## TAREFAS
• 1. Com base na reportagem sobre a convenção republicana, responda:
(a) Quantos dias durará a convenção?
(b) Em que cidade Trump chegou no domingo à noite?
(c) Qual agência fez a foto do momento do atentado?
• 2. Redija a sequência da reportagem sobre a convenção republicana, começando logo após o último parágrafo apresentado.

## TRECHO
"""

MILWAUKEE - Os chefes de campanha de Donald Trump planejaram uma abertura da Convenção Nacional Republicana que começa nesta segunda-feira, 15, com uma mensagem amena e otimista, focando em temas que ajudariam seu candidato a expandir seu apelo entre eleitores moderados e negros. Então veio um atentado que sacudiu a base da política americana.
Republicanos dizem que o ataque a tiros contra o ex-presidente durante um comício no sábado na Pensilvânia pouco afetará a agenda da convenção que durará quatro dias e coroará Trump como seu candidato. No entanto, a raiva e a ansiedade já estão percorrendo o partido, mesmo enquanto muitos dos principais republicanos pedem calma e a redução das tensões. O próprio Trump já disse ter rasgado seu discurso já pronto e irá recalibrar o novo para um tom mais unificador.
Trump chegou a Milwaukee, no Winsconsin, onde corre a convenção, já no domingo a noite, um dia depois do ataque, dizendo que se recusava a deixar que um “atirador e potencial assassino” mudasse os seus planos.
A foto do momento do atentado feita pela Associated Press, que o próprio Trump chamou de icônica, já virou um ponto focal de narrativa. Após os tiros, Trump se levantou com o grupo cerrado gritando “lutem”, com a bandeira americana tremulando ao fundo.
Em entrevistas, delegados e outros participantes descreveram repetidamente um senso de missão elevado sobre o encontro após o atentando. “O presidente precisa saber que a América está com ele. Não vamos recuar. Vamos lutar como ele nos disse ontem à noite”, disse Alexandra Schweitzer, presidente da Republican Women of Waukesha County.
Trump foi recebido no domingo com música alta e festa por republicanos que participarão da convenção. Eles disseram que não se tratava de uma convenção ou de uma campanha qualquer. Era sobre “o bem contra o mal”, como disse um participante. Um ataque ao seu porta-bandeira que eles acreditavam que sairia pela culatra e o tornaria politicamente mais forte.

"""

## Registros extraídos
"""

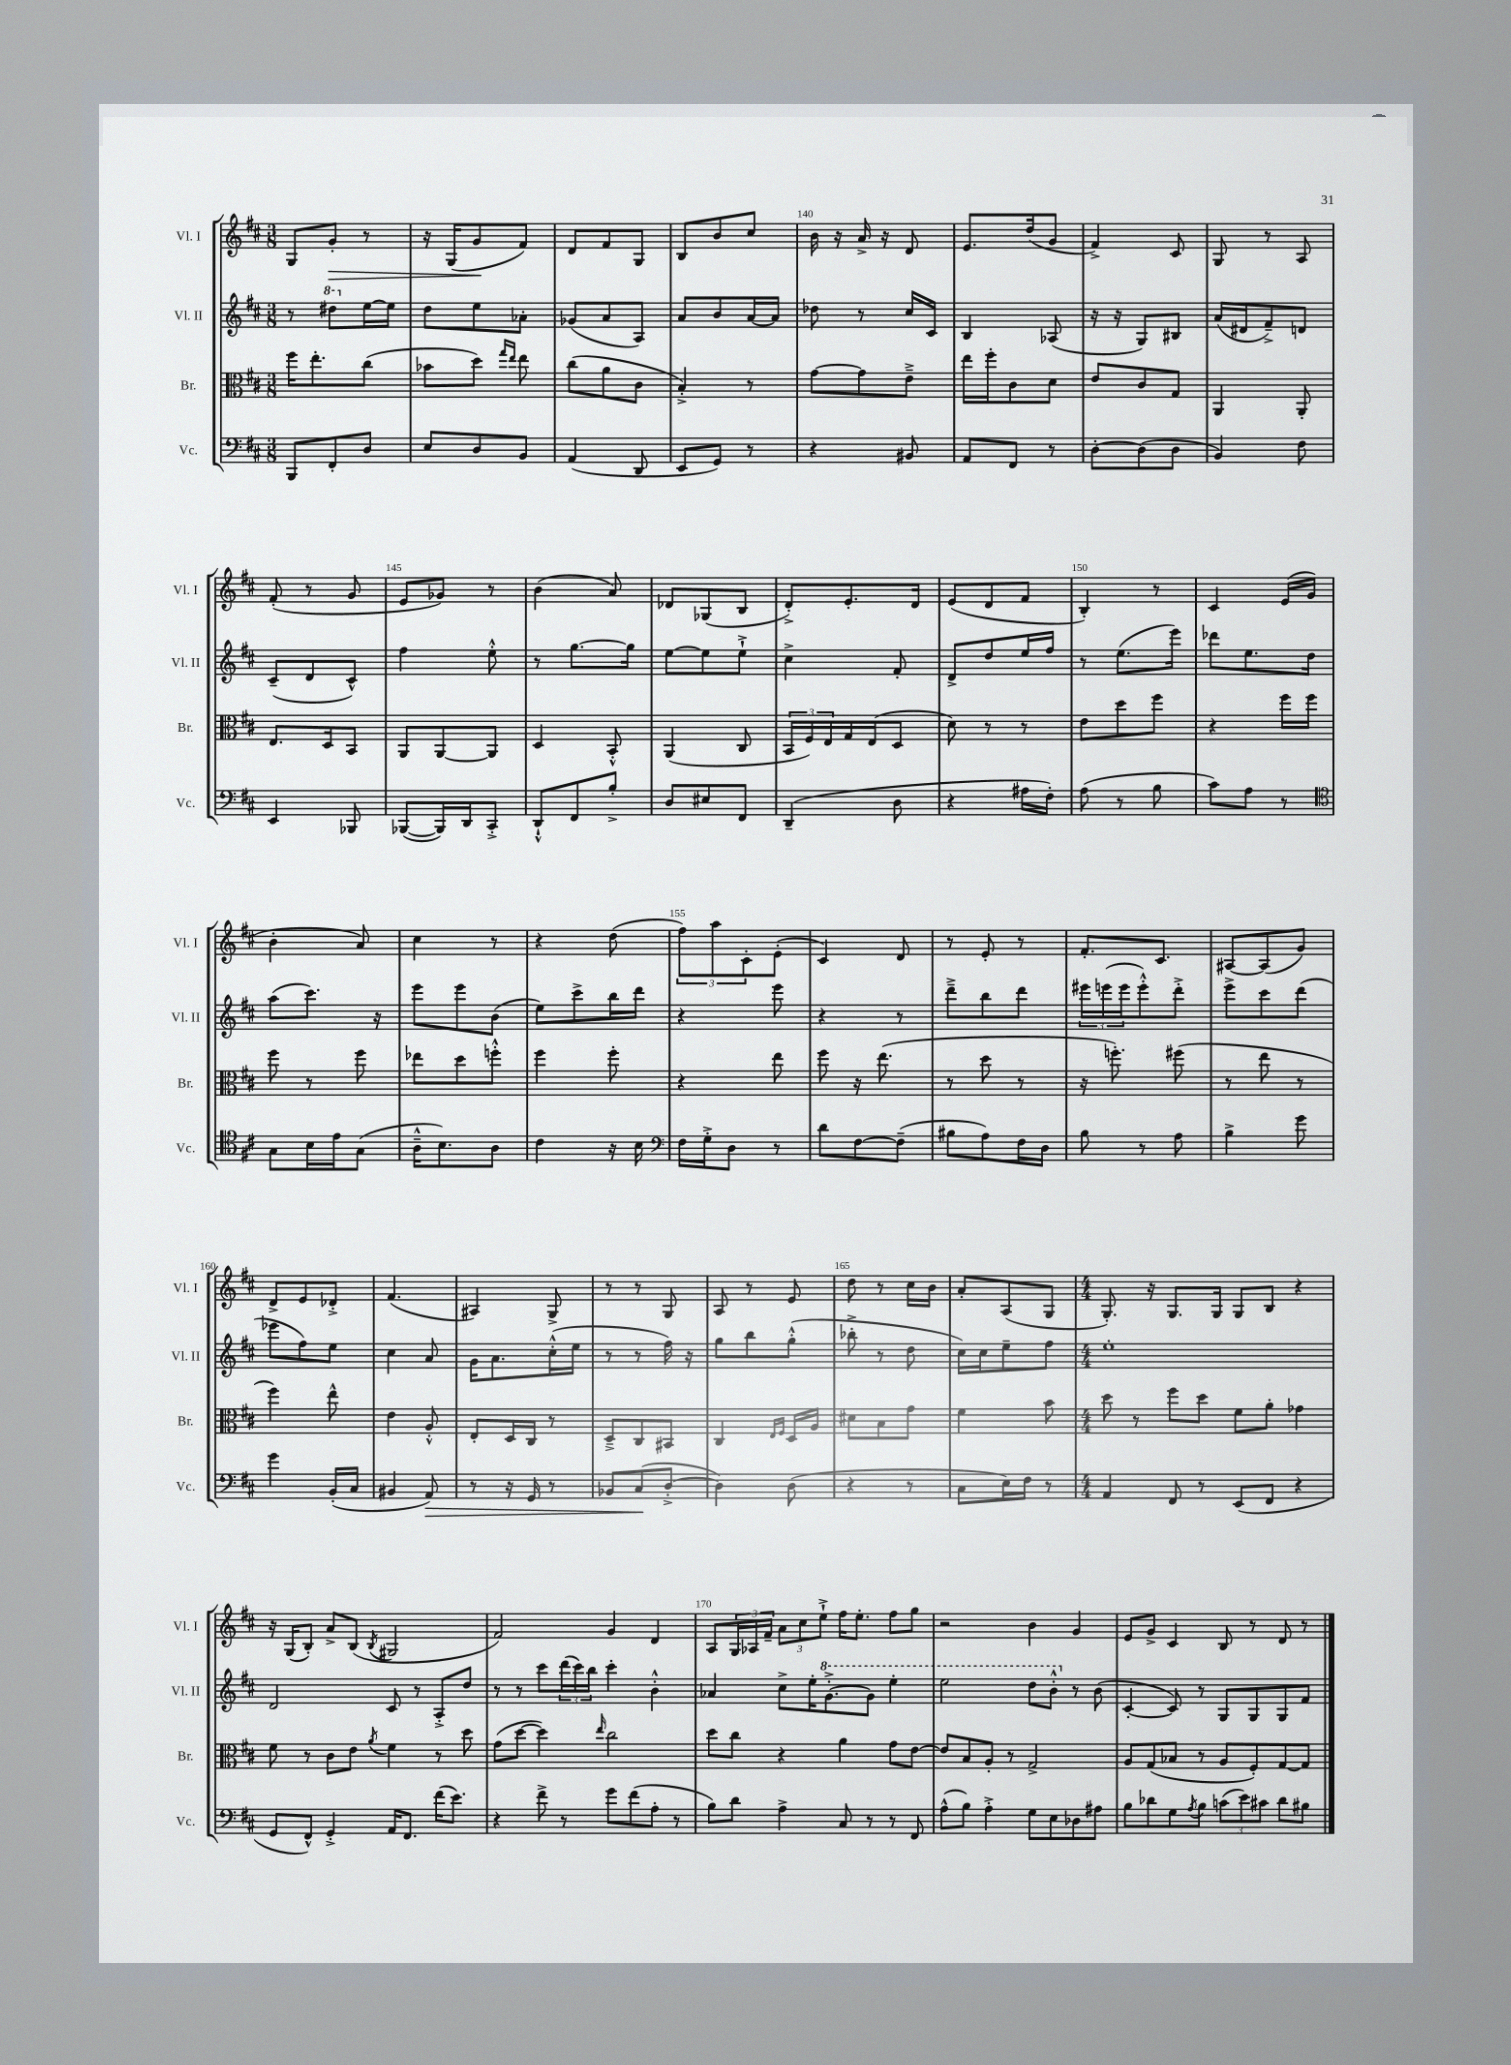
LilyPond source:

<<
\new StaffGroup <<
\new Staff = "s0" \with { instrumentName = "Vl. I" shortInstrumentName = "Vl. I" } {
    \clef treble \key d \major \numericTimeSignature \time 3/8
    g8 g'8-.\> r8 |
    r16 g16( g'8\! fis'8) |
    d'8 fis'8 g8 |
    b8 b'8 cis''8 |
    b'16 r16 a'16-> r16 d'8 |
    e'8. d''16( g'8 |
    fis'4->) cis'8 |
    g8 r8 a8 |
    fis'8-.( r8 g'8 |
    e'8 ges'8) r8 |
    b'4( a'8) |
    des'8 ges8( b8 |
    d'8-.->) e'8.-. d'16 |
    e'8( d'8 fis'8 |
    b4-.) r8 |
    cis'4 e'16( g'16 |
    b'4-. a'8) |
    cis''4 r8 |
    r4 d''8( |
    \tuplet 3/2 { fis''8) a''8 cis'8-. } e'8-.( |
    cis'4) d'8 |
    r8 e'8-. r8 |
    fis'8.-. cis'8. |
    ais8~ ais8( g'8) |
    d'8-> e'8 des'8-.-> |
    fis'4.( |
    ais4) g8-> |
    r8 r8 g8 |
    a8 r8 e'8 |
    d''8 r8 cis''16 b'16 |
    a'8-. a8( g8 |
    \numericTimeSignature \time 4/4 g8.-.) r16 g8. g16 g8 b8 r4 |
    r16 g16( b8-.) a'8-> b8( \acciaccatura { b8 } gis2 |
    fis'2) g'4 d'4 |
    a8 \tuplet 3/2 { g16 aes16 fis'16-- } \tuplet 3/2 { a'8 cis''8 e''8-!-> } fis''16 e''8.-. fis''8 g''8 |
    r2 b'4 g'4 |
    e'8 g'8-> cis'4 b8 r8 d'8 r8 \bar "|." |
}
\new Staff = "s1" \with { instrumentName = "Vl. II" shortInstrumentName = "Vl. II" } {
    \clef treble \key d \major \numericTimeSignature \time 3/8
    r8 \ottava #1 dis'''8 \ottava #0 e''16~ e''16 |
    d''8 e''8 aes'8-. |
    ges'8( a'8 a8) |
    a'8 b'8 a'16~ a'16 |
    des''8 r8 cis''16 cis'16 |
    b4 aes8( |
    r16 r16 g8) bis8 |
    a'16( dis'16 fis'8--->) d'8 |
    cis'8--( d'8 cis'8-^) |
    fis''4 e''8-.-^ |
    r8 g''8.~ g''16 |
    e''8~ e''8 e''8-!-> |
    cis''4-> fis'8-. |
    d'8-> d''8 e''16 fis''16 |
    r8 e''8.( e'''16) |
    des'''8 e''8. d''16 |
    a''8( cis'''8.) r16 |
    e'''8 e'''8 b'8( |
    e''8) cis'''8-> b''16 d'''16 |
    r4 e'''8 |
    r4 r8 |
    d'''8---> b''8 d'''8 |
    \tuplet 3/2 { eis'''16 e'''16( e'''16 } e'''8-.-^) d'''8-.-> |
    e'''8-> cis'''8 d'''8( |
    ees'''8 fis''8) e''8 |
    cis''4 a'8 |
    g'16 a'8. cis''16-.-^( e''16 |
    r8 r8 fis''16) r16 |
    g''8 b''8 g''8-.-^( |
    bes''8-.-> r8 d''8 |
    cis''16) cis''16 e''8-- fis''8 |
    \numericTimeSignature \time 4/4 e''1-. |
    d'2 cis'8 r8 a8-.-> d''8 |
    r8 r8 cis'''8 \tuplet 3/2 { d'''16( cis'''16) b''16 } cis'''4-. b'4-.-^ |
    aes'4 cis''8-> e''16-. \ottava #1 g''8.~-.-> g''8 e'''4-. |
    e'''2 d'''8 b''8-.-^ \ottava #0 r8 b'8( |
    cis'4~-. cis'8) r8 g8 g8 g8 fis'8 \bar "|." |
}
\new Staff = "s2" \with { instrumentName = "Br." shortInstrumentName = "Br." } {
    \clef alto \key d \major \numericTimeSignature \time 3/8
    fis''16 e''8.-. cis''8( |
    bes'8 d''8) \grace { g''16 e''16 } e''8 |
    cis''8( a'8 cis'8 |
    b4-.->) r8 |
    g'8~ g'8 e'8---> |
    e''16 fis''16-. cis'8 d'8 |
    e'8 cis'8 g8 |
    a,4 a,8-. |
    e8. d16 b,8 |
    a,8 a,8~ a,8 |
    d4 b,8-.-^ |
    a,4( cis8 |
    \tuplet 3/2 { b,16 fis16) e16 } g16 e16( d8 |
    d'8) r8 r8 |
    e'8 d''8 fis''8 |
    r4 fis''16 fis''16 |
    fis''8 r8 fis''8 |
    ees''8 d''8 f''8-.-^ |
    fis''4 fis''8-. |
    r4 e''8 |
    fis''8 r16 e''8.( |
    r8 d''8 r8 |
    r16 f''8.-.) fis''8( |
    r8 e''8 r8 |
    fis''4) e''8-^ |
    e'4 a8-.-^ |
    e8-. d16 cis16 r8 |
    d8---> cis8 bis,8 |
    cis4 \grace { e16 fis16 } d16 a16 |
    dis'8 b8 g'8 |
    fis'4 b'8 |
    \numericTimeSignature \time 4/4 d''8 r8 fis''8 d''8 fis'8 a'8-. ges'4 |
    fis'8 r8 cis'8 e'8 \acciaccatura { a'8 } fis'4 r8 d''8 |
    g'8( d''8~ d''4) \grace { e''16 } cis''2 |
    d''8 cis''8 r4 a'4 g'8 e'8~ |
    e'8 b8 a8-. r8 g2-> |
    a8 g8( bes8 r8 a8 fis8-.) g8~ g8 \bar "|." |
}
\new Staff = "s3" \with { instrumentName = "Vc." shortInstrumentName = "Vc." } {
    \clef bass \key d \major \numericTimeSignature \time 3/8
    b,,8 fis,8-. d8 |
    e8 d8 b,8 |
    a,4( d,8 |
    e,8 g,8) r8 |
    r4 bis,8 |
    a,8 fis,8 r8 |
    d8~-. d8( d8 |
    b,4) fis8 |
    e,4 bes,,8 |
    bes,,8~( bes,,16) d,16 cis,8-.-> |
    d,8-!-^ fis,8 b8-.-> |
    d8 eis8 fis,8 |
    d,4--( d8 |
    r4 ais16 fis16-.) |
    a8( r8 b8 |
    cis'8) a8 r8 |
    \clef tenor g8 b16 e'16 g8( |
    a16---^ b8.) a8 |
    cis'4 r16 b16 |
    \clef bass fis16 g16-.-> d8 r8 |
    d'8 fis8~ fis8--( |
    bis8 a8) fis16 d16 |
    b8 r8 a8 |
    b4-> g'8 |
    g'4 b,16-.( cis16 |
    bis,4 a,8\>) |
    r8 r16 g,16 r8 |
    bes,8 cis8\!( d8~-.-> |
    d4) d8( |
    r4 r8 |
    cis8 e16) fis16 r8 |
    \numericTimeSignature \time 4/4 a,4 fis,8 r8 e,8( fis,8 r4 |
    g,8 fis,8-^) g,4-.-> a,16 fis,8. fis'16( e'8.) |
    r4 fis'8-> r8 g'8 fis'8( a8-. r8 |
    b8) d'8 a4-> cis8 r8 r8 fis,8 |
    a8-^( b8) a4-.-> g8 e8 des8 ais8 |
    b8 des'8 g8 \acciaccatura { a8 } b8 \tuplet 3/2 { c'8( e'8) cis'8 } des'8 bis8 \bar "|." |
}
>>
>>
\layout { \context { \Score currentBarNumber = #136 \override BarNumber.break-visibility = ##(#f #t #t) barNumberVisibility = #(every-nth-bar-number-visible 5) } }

"""

## RESULTADOS DO EXERCÍCIO
• 1.
(a) Quatro dias.
(b) Milwaukee.
(c) Associated Press.

• 2.
“O povo americano está furioso pra caramba, e eles não vão mais aguentar isso, e isso só os deixa ainda mais furiosos”, disse Ken Abramowitz, 73, de Palm Beach, Flórida.
Nova mensagem
Até o momento não houve mudanças na programação da convenção, informaram autoridades do partido Republicano à Associated Press. Mas Trump já informou, durante sua primeira entrevista após o ataque, que está mudando a mensagem do seu discurso planejado para quinta-feira, 18, quando deve aceitar a candidatura pelo partido.
“Quero tentar unir nosso país, mas não sei se isso é possível”, ele disse ao The New York Post no domingo em uma entrevista em seu avião particular enquanto viajava para Milwaukee para a convenção. “As pessoas estão muito divididas.”
“Eu tinha preparado um discurso extremamente duro, muito bom, todo sobre a administração corrupta e horrível”, ele disse. “Mas eu joguei fora.”
Ele fez comentários semelhantes ao The Washington Examiner , que relatou que Trump estava usando uma atadura de gaze sobre a orelha. “Eu acho que seria muito ruim se eu me levantasse e começasse a falar loucamente sobre o quão horrível todo mundo é, e quão corrupto e desonesto, mesmo que seja verdade”, ele disse.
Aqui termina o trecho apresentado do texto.